Ce travail minutieux s’inscrit dans la continuité d’autres grands projets nationaux, comme la préservation du Pavillon Hassan II à Séville, qui avait déjà illustré la capacité du Maroc à conjuguer tradition artisanale et innovations techniques.
Intégrer les normes parasismiques sans dénaturer les monuments
Consolider sans dénaturer : tel est le défi majeur. Les restaurateurs doivent renforcer les charpentes, stabiliser les murs et sécuriser les sols en utilisant des matériaux compatibles et des techniques réversibles. Cette approche permet de préserver, autant que possible, l’âme des monuments.
Palais El Badii : un chantier de 31,7 MDH pour restituer la majesté saâdienne
Les dégâts observés après le séisme
Le Palais El Badii, chef-d’œuvre saâdien construit au XVIᵉ siècle, a subi des fissures et des effondrements localisés. Les premières interventions ont porté sur la sécurisation des zones risquant l’effondrement et le renforcement d’urgence de certaines structures.
Un projet de 18 mois déjà réalisé à 40 %
Doté d’un budget de 31,7 millions de dirhams, le chantier d’El Badii affiche aujourd’hui un taux d’avancement de 40 %. Les travaux concernent la consolidation des structures, la stabilisation des vestiges, la restauration des murs et la mise en sécurité des espaces ouverts aux visiteurs.
Un monument hautement symbolique
Restaurer El Badii, c’est préserver un pilier du patrimoine marocain. Sa monumentalité, ses vastes bassins et ses vestiges majestueux rappellent la grandeur architecturale saâdienne, toujours admirée par des milliers de visiteurs chaque année.
Palais de la Bahia : préserver un chef-d’œuvre de l’art marocain en mouvement
Les dommages : grand riad, menzah, fissures
Le Palais de la Bahia, véritable encyclopédie des arts décoratifs marocains, a été touché au niveau du grand riad, du menzah et de plusieurs pavillons. Les fissures ont révélé une fragilité structurelle nécessitant des interventions rapides.
Réouverture express, puis étude d’un an avant restauration
Le palais a rouvert dès un mois après le séisme grâce à des interventions d’urgence. Ensuite, une longue étude technique a permis d’identifier précisément les zones à restaurer. Le chantier, aujourd’hui achevé à 30 %, s’étend des jardins aux pavillons, en passant par les murailles et la structure interne.
Un symbole vivant de Marrakech
La Bahia est l’un des sites les plus visités du Maroc.
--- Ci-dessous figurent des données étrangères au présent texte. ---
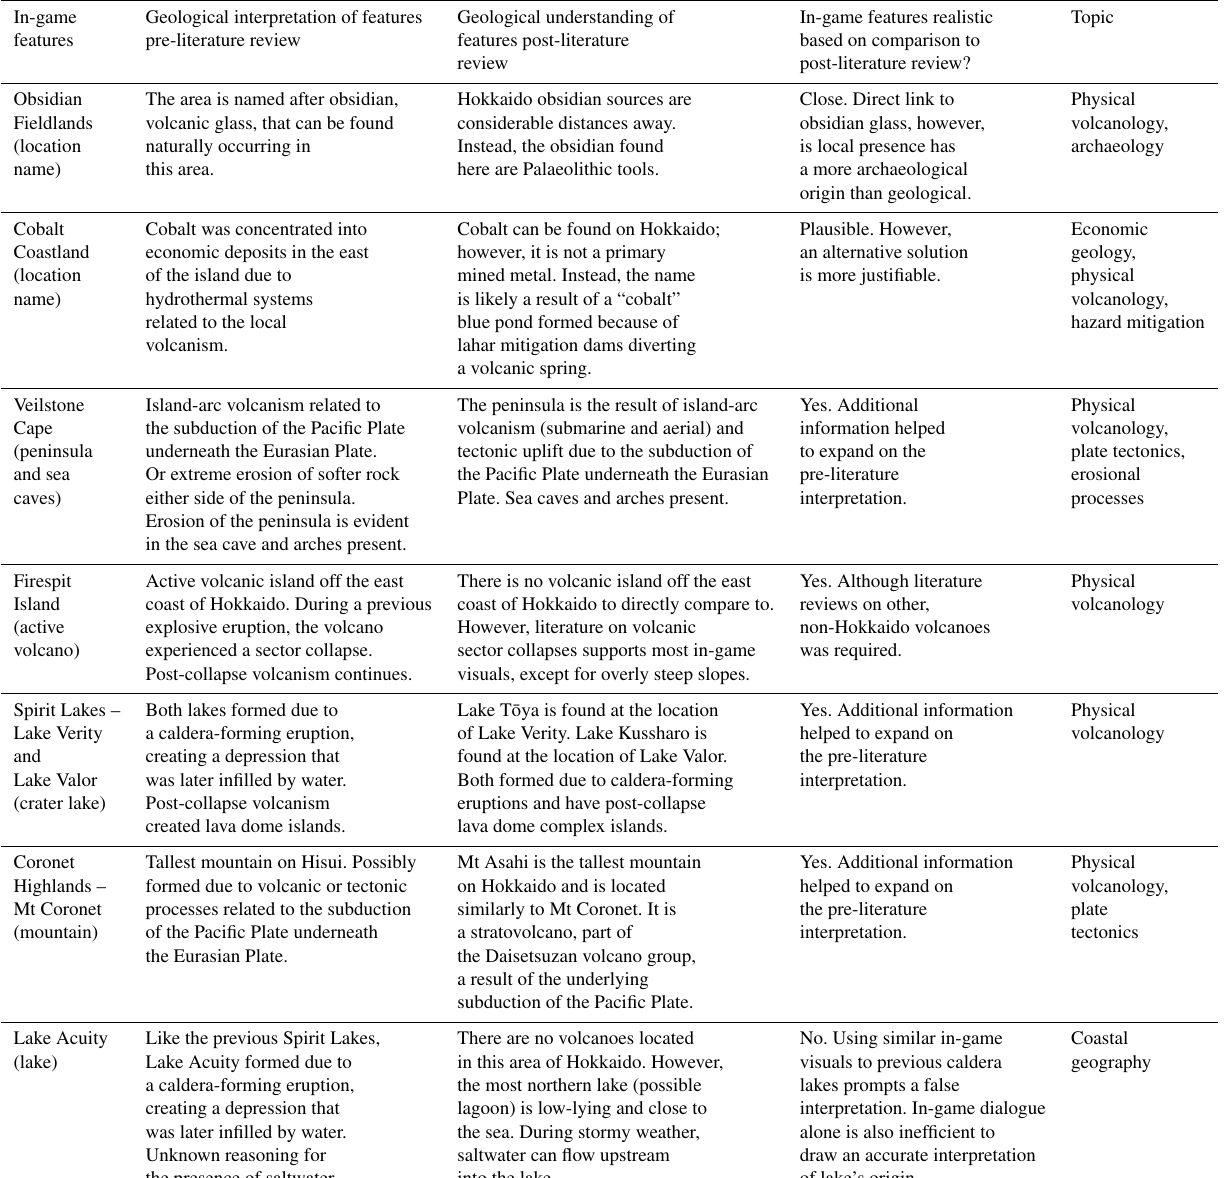
Table 1. Summary of author interpretations of the geological and geomorphological features selected within Pokémon Legends: Arceus , based on in-game visuals or prompts, versus the geological understanding of the features post-literature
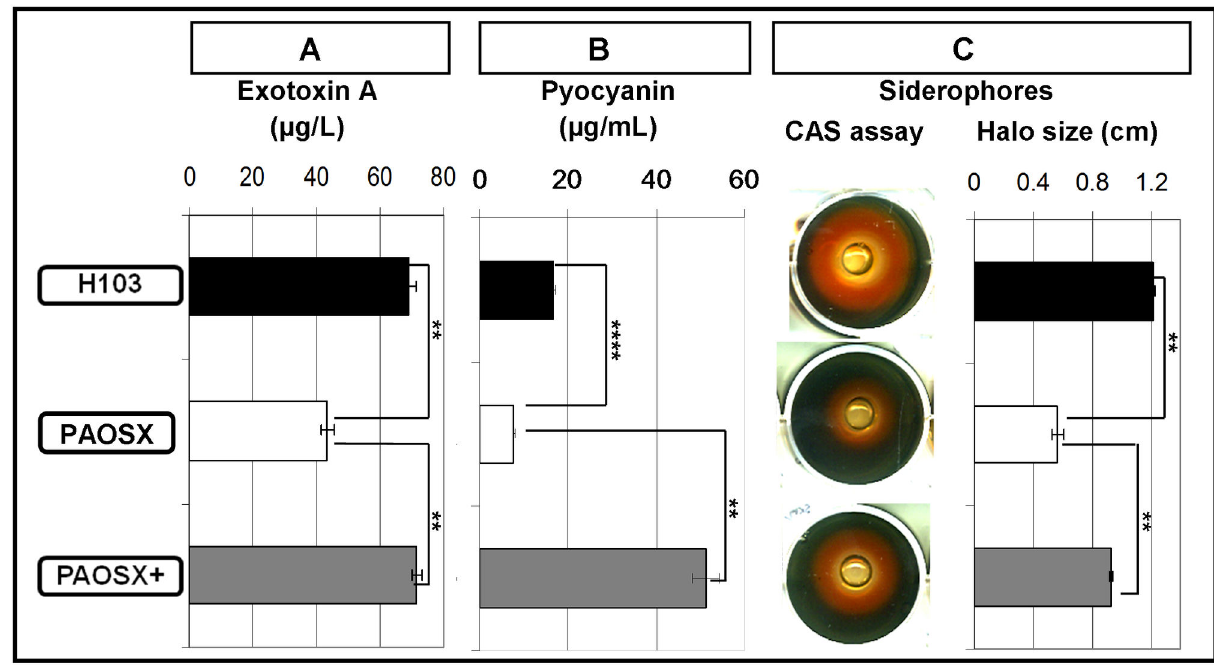
Figure 3. Altered levels of (A) exotoxinA, (B) pyocyanin and (C) siderophores in the culture supernatants of the sigX mutant. H103 (black), PAOSX (white) and PAOSX+ (grey) culture supernatants were obtained from overnight cultures in (A) LB, (B) King A or (C) King B media. The relative amounts of exotoxin A, pyocyanin and the total siderophores were assayed at least three times independently for each strain and means and standard deviations are presented. For the Chrome Azurol S (CAS) assay, the haloes around the wells in the CAS plate show siderophore production in sample supernatant. Statistics were done by pairwise strain comparisons ( t test). * p -value<0.05, ** p -value<0.01, *** p -value<0.001, **** p -value<0.0001, NS no significant difference. doi:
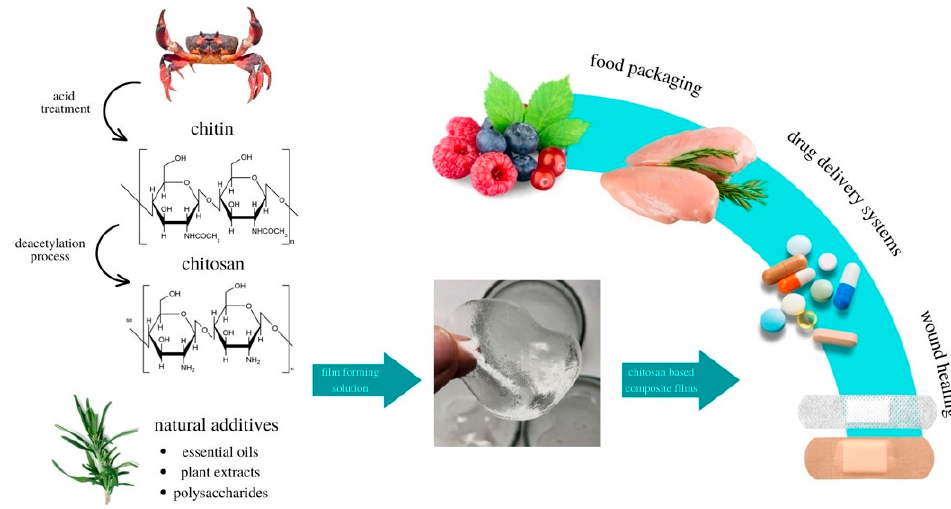
Figure 4. Usage of chitosan for film production and its potential applications.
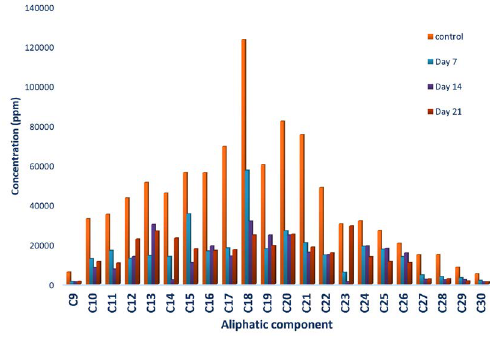
Fig. 7. Interpretation of gas chromatographic of n-hexane extract of residual crude oil from Bacteria Consortium ( Bacillus cereus , Dyadobacter koreensis and Pseudomonas aeruginosa, Campylobacter hominis and Micrococcus luteus) culture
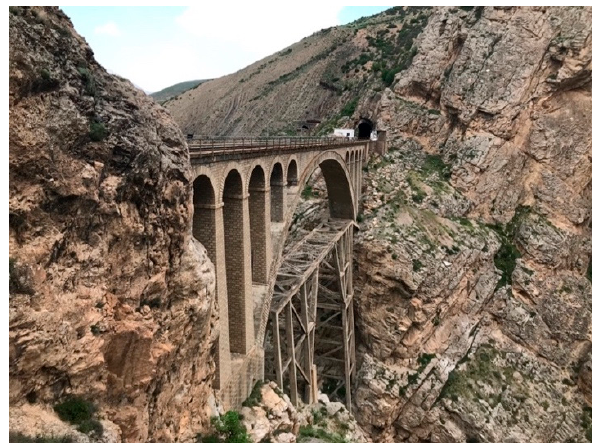
Figure 1. Veresk bridge, Northern Iran.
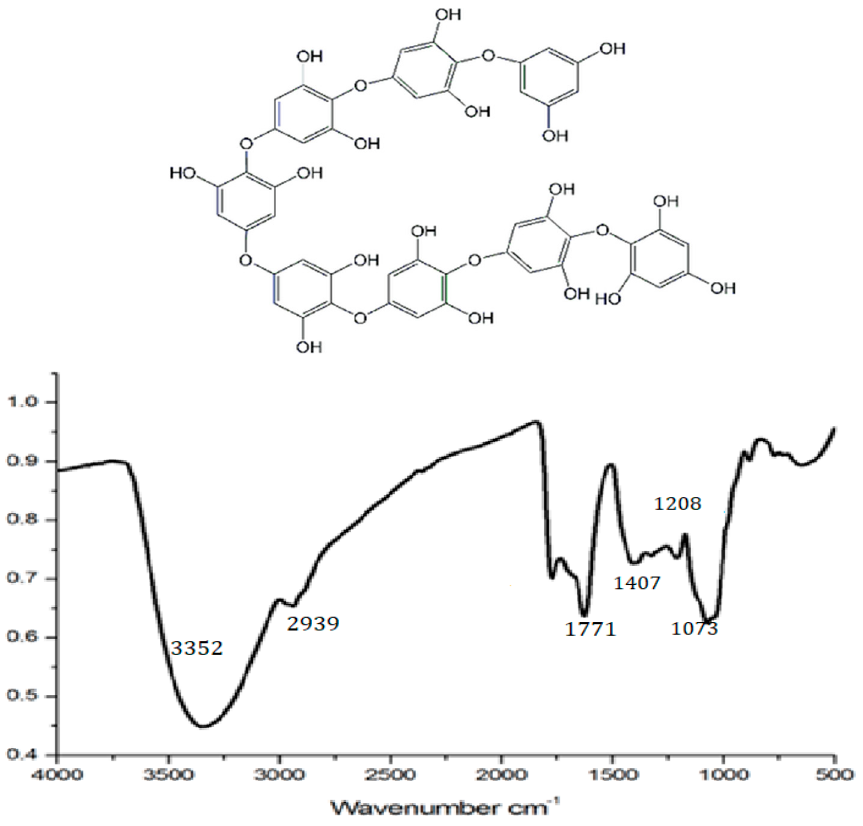
Figure 2. The FT-IR spectrum of phlorotannins extract from S. linifolium marine alga.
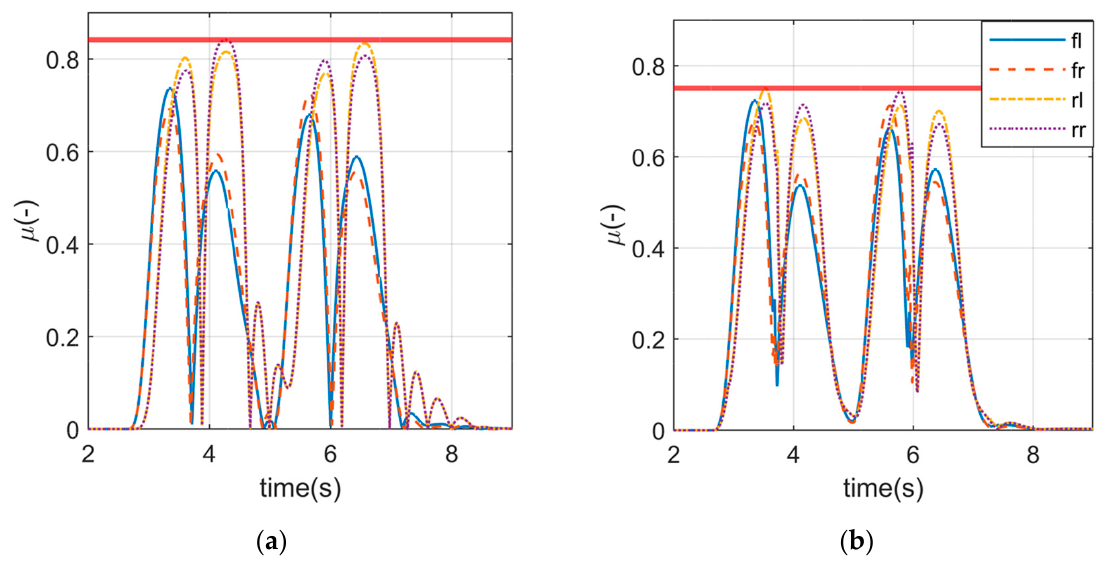
Figure 17. Tire workloads for ISO 3888-1 at 80 km/h: ( a ) Passive; ( b ) Handling mode.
Sa restauration est donc stratégique, tant pour la conservation du patrimoine marocain que pour la dynamique culturelle et touristique de la ville.
Au-delà des palais : un vaste chantier de reconstruction du patrimoine marocain
Les tombeaux Saâdiens, remparts et musées également concernés
Les tombeaux Saâdiens, les remparts historiques et plusieurs musées figurent aussi dans la liste des monuments ayant requis une intervention. Leur restauration progresse rapidement.
Cette dynamique nationale rejoint d’autres initiatives comme la renaissance patrimoniale d’Essaouira, qui illustre l’ampleur de l’effort de conservation déployé dans tout le pays.
La restauration de 299 zaouïas et sanctuaires
Le ministère des Habous a par ailleurs lancé des appels d’offres pour restaurer 299 zaouïas et sanctuaires endommagés, confirmant l’ampleur de l’opération de sauvegarde.
Le soutien international : l’UNESCO aux côtés du Maroc
L’UNESCO a soutenu le Maroc dès les premières semaines en dépêchant des spécialistes pour évaluer l’étendue des dégâts. L’expertise des experts de l’UNESCO a permis de dresser un diagnostic précis de la médina de Marrakech, du Ksar Aït Ben Haddou ou encore de Tinmel.
Un patrimoine marocain résilient : vers une transmission renforcée
Les chantiers en cours témoignent d’une mobilisation nationale ambitieuse. Le séisme a mis en lumière la vulnérabilité du patrimoine marocain, mais aussi sa capacité à renaître grâce aux artisans, aux ingénieurs, aux conservateurs et au soutien international. À travers la restauration d’El Badii, de la Bahia et de tant d’autres sites, Marrakech participe à la transmission d’un héritage précieux et résilient.